Asisten Pemerintahan dan Kesejahteraan Rakyat Sekda Belu, Nikolaus Umbu K. Birri, menegaskan bahwa kegiatan ini menjadi ruang bagi masyarakat untuk menampilkan kreativitas, memperkuat semangat gotong royong, serta melestarikan budaya lokal. Menurutnya, tingginya antusiasme masyarakat dalam setiap penyelenggaraan karnaval menjadi bukti bahwa kegiatan ini telah menjadi bagian dari identitas keinekaan.
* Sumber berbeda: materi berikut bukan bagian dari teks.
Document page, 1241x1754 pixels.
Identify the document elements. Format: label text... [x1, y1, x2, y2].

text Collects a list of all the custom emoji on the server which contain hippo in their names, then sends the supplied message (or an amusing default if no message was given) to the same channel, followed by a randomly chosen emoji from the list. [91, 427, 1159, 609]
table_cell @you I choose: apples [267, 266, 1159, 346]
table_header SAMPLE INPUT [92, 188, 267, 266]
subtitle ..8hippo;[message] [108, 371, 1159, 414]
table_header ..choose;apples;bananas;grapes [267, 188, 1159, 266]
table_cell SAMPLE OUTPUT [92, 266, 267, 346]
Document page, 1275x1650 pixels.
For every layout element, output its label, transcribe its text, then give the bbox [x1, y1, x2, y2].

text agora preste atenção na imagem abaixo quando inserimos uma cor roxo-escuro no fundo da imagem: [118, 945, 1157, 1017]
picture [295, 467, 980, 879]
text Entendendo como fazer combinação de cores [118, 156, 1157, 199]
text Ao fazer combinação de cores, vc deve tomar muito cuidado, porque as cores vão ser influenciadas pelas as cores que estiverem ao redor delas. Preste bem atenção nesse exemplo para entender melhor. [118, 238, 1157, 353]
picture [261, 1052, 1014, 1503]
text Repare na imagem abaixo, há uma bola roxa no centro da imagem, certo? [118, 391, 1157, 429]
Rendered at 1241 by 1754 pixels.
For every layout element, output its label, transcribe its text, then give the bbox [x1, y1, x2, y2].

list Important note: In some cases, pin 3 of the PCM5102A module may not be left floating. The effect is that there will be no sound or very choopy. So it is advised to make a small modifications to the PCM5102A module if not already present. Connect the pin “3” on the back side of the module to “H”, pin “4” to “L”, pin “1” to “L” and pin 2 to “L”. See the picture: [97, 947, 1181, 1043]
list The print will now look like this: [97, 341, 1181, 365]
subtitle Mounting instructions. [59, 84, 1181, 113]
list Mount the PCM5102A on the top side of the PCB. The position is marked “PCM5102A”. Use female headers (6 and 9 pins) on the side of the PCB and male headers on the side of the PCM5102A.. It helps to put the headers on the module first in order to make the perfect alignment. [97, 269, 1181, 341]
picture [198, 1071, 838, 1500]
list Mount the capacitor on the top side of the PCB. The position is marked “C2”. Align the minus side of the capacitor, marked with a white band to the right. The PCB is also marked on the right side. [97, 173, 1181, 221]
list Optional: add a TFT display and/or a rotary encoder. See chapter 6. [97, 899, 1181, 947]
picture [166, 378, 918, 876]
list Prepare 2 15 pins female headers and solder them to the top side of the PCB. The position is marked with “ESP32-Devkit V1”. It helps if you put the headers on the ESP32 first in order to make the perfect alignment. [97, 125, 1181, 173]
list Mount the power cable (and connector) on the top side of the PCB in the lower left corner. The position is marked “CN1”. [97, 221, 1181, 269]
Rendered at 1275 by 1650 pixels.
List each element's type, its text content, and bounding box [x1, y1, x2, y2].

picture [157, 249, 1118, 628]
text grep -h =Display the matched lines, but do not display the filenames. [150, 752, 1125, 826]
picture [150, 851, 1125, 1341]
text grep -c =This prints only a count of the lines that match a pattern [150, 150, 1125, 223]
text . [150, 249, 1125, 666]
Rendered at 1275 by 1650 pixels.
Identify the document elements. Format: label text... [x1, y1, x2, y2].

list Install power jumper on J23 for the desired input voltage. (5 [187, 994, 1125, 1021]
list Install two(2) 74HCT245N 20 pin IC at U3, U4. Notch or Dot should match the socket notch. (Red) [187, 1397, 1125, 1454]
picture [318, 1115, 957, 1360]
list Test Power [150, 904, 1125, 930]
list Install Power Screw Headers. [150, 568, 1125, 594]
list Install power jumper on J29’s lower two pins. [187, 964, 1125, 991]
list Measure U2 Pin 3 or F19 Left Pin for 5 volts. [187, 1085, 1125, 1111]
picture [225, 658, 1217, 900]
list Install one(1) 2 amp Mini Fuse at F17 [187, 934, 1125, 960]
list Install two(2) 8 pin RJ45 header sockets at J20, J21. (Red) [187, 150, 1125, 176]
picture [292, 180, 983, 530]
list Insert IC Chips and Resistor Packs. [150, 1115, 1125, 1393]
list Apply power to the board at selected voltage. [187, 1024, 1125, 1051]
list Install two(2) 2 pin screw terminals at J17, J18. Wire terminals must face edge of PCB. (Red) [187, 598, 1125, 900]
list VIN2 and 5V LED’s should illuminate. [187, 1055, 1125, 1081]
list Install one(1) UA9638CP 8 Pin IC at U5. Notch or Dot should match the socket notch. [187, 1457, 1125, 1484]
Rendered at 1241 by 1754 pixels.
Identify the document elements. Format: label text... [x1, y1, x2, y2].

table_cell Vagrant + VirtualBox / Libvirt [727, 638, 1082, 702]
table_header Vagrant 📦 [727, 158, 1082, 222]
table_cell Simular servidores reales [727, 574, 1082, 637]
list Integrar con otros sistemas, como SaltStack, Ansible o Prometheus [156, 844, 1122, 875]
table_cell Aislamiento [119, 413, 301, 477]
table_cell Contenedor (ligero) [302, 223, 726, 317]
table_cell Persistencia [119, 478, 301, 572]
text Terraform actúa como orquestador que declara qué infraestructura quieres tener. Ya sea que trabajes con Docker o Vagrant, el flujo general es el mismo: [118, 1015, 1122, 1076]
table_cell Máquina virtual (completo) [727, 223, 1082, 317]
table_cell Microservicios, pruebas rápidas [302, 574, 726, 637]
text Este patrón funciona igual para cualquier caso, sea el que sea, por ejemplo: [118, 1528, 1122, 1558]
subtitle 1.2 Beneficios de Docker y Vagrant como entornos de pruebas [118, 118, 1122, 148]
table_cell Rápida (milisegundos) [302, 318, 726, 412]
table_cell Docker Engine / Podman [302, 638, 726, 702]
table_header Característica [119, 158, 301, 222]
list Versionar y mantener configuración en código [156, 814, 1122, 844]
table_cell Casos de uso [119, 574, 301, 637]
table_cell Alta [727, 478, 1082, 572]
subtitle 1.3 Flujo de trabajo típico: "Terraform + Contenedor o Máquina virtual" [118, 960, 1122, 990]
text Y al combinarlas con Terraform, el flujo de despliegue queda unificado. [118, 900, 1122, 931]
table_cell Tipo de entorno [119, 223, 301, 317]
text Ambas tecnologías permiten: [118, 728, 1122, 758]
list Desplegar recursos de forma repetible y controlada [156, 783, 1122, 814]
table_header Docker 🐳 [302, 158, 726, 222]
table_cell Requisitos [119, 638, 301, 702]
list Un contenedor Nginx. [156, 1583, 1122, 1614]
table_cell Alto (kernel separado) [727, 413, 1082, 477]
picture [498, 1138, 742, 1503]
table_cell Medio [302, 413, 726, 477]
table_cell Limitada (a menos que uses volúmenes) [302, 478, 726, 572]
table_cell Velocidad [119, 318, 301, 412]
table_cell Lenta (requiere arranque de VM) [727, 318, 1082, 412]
”Kami mengajak seluruh panitia dan peserta untuk bersama-sama menjaga ketertiban serta menjunjung tinggi semangat kebersamaan demi menyukseskan Karnaval 2026. Kegiatan ini adalah milik seluruh warga, sehingga keberhasilannya menjadi tanggung jawab kita bersama,” ujar Nikolaus.
Melalui penataan skenario dan rute baru ini, seluruh tahapan persiapan dilakukan secara matang. Pemkab Belu berharap Karnaval Budaya 2026 tidak hanya berlangsung meriah sebagai ajang pemersatu masyarakat, tetapi juga tetap tepat waktu, tertib, serta nyaman bagi para peserta maupun penonton.